TASK STATEMENT: In the source text of the data, replace each occurrence of "区块链" with "blockchain" and leave every other part unchanged. Omit the pictures from your answer.

BEGIN MATERIAL TO PROCESS

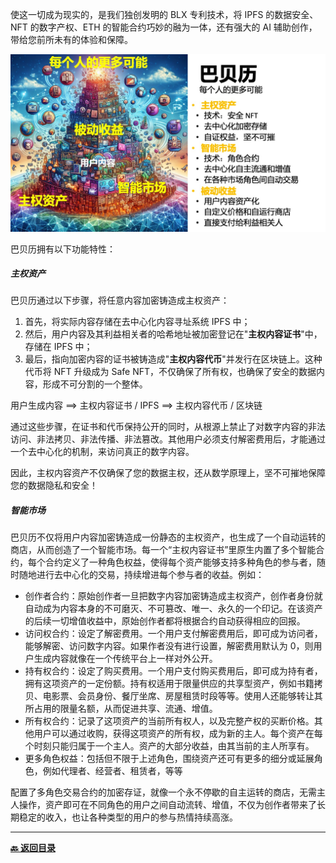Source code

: 使这一切成为现实的，是我们独创发明的 BLX 专利技术，将 IPFS 的数据安全、 NFT 的数字产权、ETH 的智能合约巧妙的融为一体，还有强大的 AI 辅助创作，带给您前所未有的体验和保障。

<img src="./images/pitchdeck/Slide3.jpeg" alt="Image">

巴贝历拥有以下功能特性：

##### 主权资产

巴贝历通过以下步骤，将任意内容加密铸造成主权资产：

1. 首先，将实际内容存储在去中心化内容寻址系统 IPFS 中；
2. 然后，用户内容及其利益相关者的哈希地址被加密登记在"**主权内容证书**"中，存储在 IPFS 中；
3. 最后，指向加密内容的证书被铸造成"**主权内容代币**"并发行在区块链上。这种代币将 NFT 升级成为 Safe NFT，不仅确保了所有权，也确保了安全的数据内容，形成不可分割的一个整体。

用户生成内容 ==> 主权内容证书 / IPFS ==> 主权内容代币 / 区块链

通过这些步骤，在证书和代币保持公开的同时，从根源上禁止了对数字内容的非法访问、非法拷贝、非法传播、非法篡改。其他用户必须支付解密费用后，才能通过一个去中心化的机制，来访问真正的数字内容。

因此，主权内容资产不仅确保了您的数据主权，还从数学原理上，坚不可摧地保障您的数据隐私和安全！

##### 智能市场

巴贝历不仅将用户内容加密铸造成一份静态的主权资产，也生成了一个自动运转的商店，从而创造了一个智能市场。每一个“主权内容证书”里原生内置了多个智能合约，每个合约定义了一种角色权益，使得每个资产能够支持多种角色的参与者，随时随地进行去中心化的交易，持续增进每个参与者的收益。例如：

- 创作者合约：原始创作者一旦把数字内容加密铸造成主权资产，创作者身份就自动成为内容本身的不可磨灭、不可篡改、唯一、永久的一个印记。在该资产的后续一切增值收益中，原始创作者都将根据合约自动获得相应的回报。
- 访问权合约：设定了解密费用。一个用户支付解密费用后，即可成为访问者，能够解密、访问数字内容。如果作者没有进行设置，解密费用默认为 0，则用户生成内容就像在一个传统平台上一样对外公开。
- 持有权合约：设定了购买费用。一个用户支付购买费用后，即可成为持有者，拥有这项资产的一定份额。持有权适用于限量供应的共享型资产，例如书籍拷贝、电影票、会员身份、餐厅坐席、房屋租赁时段等等。使用人还能够转让其所占用的限量名额，从而促进共享、流通、增值。
- 所有权合约：记录了这项资产的当前所有权人，以及完整产权的买断价格。其他用户可以通过收购，获得这项资产的所有权，成为新的主人。每个资产在每个时刻只能归属于一个主人。资产的大部分收益，由其当前的主人所享有。
- 更多角色权益：包括但不限于上述角色，围绕资产还可有更多的细分或延展角色，例如代理者、经营者、租赁者，等等

配置了多角色交易合约的加密存证，就像一个永不停歇的自主运转的商店，无需主人操作，资产即可在不同角色的用户之间自动流转、增值，不仅为创作者带来了长期稳定的收入，也让各种类型的用户的参与热情持续高涨。

---

**[🔙️ 返回目录](../home.md)**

END MATERIAL TO PROCESS

EXERCISE ANSWER:
Source code

: 使这一切成为现实的，是我们独创发明的 BLX 专利技术，将 IPFS 的数据安全、 NFT 的数字产权、ETH 的智能合约巧妙的融为一体，还有强大的 AI 辅助创作，带给您前所未有的体验和保障。

<img src="./images/pitchdeck/Slide3.jpeg" alt="Image">

巴贝历拥有以下功能特性：

##### 主权资产

巴贝历通过以下步骤，将任意内容加密铸造成主权资产：

1. 首先，将实际内容存储在去中心化内容寻址系统 IPFS 中；
2. 然后，用户内容及其利益相关者的哈希地址被加密登记在"**主权内容证书**"中，存储在 IPFS 中；
3. 最后，指向加密内容的证书被铸造成"**主权内容代币**"并发行在blockchain上。这种代币将 NFT 升级成为 Safe NFT，不仅确保了所有权，也确保了安全的数据内容，形成不可分割的一个整体。

用户生成内容 ==> 主权内容证书 / IPFS ==> 主权内容代币 / blockchain

通过这些步骤，在证书和代币保持公开的同时，从根源上禁止了对数字内容的非法访问、非法拷贝、非法传播、非法篡改。其他用户必须支付解密费用后，才能通过一个去中心化的机制，来访问真正的数字内容。

因此，主权内容资产不仅确保了您的数据主权，还从数学原理上，坚不可摧地保障您的数据隐私和安全！

##### 智能市场

巴贝历不仅将用户内容加密铸造成一份静态的主权资产，也生成了一个自动运转的商店，从而创造了一个智能市场。每一个“主权内容证书”里原生内置了多个智能合约，每个合约定义了一种角色权益，使得每个资产能够支持多种角色的参与者，随时随地进行去中心化的交易，持续增进每个参与者的收益。例如：

- 创作者合约：原始创作者一旦把数字内容加密铸造成主权资产，创作者身份就自动成为内容本身的不可磨灭、不可篡改、唯一、永久的一个印记。在该资产的后续一切增值收益中，原始创作者都将根据合约自动获得相应的回报。
- 访问权合约：设定了解密费用。一个用户支付解密费用后，即可成为访问者，能够解密、访问数字内容。如果作者没有进行设置，解密费用默认为 0，则用户生成内容就像在一个传统平台上一样对外公开。
- 持有权合约：设定了购买费用。一个用户支付购买费用后，即可成为持有者，拥有这项资产的一定份额。持有权适用于限量供应的共享型资产，例如书籍拷贝、电影票、会员身份、餐厅坐席、房屋租赁时段等等。使用人还能够转让其所占用的限量名额，从而促进共享、流通、增值。
- 所有权合约：记录了这项资产的当前所有权人，以及完整产权的买断价格。其他用户可以通过收购，获得这项资产的所有权，成为新的主人。每个资产在每个时刻只能归属于一个主人。资产的大部分收益，由其当前的主人所享有。
- 更多角色权益：包括但不限于上述角色，围绕资产还可有更多的细分或延展角色，例如代理者、经营者、租赁者，等等

配置了多角色交易合约的加密存证，就像一个永不停歇的自主运转的商店，无需主人操作，资产即可在不同角色的用户之间自动流转、增值，不仅为创作者带来了长期稳定的收入，也让各种类型的用户的参与热情持续高涨。

---

**[🔙️ 返回目录](../home.md)**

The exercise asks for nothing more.